[Opening Extract provided section]

Till Eulenspiegel-Einmal Anders! (arr. Hasenöhrl)

(Duration: 12 min)

Up to the point when Richard Strauss accepted his first professional post at the age of 21, his musical personality reflected the influence of his father, Franz Strauss, the greatest horn player of the era and a staunch traditionalist devoted to Franz Joseph Haydn, Wolfgang Amadeus Mozart and Ludwig van Beethoven. Besides passing down his discerning tastes, Franz also ran an amateur orchestra that would test out Richard’s scores, an extraordinary resource for a budding orchestral composer and conductor.

A whole new world opened up for the young Strauss when he began working as the conducting assistant to Hans von Bülow at the Meiningen Court Orchestra in 1885. Guided by his new friend Alexander Ritter, a violinist in the orchestra (and nephew-in-law of Wagner), Strauss devoured the music of Richard Wagner and Franz Liszt. Ritter encouraged Strauss to try writing a “symphonic poem,” to use Liszt’s term for a programmatic orchestral work in a single movement, and Strauss ended up writing four such works between 1886 and 1889.

After a hiatus, Strauss returned in 1894 to the genre that he preferred to call Tondichtung, or “tone poem.” His next subject was Till Eulenspiegel, a trickster character from German folklore. Strauss had tried adapting Till’s colorful antics into an opera, but the scenario was a little thin for a full-fledged theatrical work, so he redirected his ideas into a concert work “after the old rogue’s tale, set in rondo form,” as he defined it in the subtitle.

[Closing Extract provided section]

* [Job 1]
Answer these questions from the program note on Till Eulenspiegel:
(a) How old was Richard Strauss when he accepted his first professional post?
(b) In what year did Strauss start as conducting assistant to Hans von Bülow at the Meiningen Court Orchestra?
(c) What name did Strauss prefer for the genre he returned to in 1894?
The text and the records were taken from unrelated sources.

[Opening Data for the task section]

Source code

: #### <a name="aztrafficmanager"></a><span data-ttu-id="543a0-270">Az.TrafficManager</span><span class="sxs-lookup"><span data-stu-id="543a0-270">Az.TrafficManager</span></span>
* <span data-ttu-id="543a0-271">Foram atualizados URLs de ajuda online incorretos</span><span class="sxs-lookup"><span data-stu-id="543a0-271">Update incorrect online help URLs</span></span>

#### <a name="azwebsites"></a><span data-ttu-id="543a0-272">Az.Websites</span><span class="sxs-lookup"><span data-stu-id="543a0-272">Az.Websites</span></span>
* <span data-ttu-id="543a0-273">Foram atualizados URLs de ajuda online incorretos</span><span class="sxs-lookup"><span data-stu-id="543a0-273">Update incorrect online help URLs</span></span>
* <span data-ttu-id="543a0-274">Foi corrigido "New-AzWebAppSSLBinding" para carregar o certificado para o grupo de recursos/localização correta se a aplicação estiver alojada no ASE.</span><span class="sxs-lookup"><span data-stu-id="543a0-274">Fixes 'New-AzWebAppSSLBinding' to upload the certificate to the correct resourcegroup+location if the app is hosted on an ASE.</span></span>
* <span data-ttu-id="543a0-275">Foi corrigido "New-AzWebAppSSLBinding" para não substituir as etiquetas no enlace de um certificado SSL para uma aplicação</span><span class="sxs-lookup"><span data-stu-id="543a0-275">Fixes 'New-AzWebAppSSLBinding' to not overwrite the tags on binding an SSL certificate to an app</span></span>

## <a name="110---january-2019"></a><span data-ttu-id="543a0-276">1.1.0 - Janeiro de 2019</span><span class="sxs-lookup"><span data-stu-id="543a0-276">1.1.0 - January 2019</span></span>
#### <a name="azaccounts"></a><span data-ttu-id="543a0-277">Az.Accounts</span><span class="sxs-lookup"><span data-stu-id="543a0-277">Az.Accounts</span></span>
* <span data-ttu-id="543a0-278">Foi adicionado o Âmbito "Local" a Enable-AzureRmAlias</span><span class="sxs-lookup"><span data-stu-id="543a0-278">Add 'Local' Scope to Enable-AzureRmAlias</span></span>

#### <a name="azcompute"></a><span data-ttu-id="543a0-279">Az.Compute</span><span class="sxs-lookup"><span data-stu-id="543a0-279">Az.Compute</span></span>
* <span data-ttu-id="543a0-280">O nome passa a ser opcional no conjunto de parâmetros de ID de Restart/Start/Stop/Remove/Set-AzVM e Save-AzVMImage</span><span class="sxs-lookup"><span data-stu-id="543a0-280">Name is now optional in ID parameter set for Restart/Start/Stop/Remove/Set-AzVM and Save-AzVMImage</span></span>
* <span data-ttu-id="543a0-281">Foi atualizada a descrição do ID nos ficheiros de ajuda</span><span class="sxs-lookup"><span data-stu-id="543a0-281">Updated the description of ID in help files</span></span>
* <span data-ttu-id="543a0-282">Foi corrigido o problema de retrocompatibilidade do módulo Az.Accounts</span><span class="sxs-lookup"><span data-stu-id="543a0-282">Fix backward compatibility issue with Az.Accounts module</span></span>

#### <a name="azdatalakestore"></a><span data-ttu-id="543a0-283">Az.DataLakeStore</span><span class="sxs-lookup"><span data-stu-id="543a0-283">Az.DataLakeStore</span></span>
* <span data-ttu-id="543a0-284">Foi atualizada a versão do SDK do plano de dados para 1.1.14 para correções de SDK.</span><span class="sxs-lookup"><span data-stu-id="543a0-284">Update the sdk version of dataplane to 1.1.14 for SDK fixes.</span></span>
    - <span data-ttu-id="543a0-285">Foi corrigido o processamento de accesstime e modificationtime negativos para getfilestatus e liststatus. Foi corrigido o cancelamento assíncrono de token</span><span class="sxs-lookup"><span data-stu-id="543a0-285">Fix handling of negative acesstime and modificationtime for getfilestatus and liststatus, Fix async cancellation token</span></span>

[Closing Data for the task section]

* [Job 2] Write out, with no changes, the part of the records that opens with the line containing "- January 2019</span></span>" and closes with the line containing "with Az.Accounts module</span></span>". Include both of those lines.

* [Response area 1]
(a) 21
(b) 1885
(c) Tondichtung, or "tone poem"

* [Response area 2]
## <a name="110---january-2019"></a><span data-ttu-id="543a0-276">1.1.0 - Janeiro de 2019</span><span class="sxs-lookup"><span data-stu-id="543a0-276">1.1.0 - January 2019</span></span>
#### <a name="azaccounts"></a><span data-ttu-id="543a0-277">Az.Accounts</span><span class="sxs-lookup"><span data-stu-id="543a0-277">Az.Accounts</span></span>
* <span data-ttu-id="543a0-278">Foi adicionado o Âmbito "Local" a Enable-AzureRmAlias</span><span class="sxs-lookup"><span data-stu-id="543a0-278">Add 'Local' Scope to Enable-AzureRmAlias</span></span>

#### <a name="azcompute"></a><span data-ttu-id="543a0-279">Az.Compute</span><span class="sxs-lookup"><span data-stu-id="543a0-279">Az.Compute</span></span>
* <span data-ttu-id="543a0-280">O nome passa a ser opcional no conjunto de parâmetros de ID de Restart/Start/Stop/Remove/Set-AzVM e Save-AzVMImage</span><span class="sxs-lookup"><span data-stu-id="543a0-280">Name is now optional in ID parameter set for Restart/Start/Stop/Remove/Set-AzVM and Save-AzVMImage</span></span>
* <span data-ttu-id="543a0-281">Foi atualizada a descrição do ID nos ficheiros de ajuda</span><span class="sxs-lookup"><span data-stu-id="543a0-281">Updated the description of ID in help files</span></span>
* <span data-ttu-id="543a0-282">Foi corrigido o problema de retrocompatibilidade do módulo Az.Accounts</span><span class="sxs-lookup"><span data-stu-id="543a0-282">Fix backward compatibility issue with Az.Accounts module</span></span>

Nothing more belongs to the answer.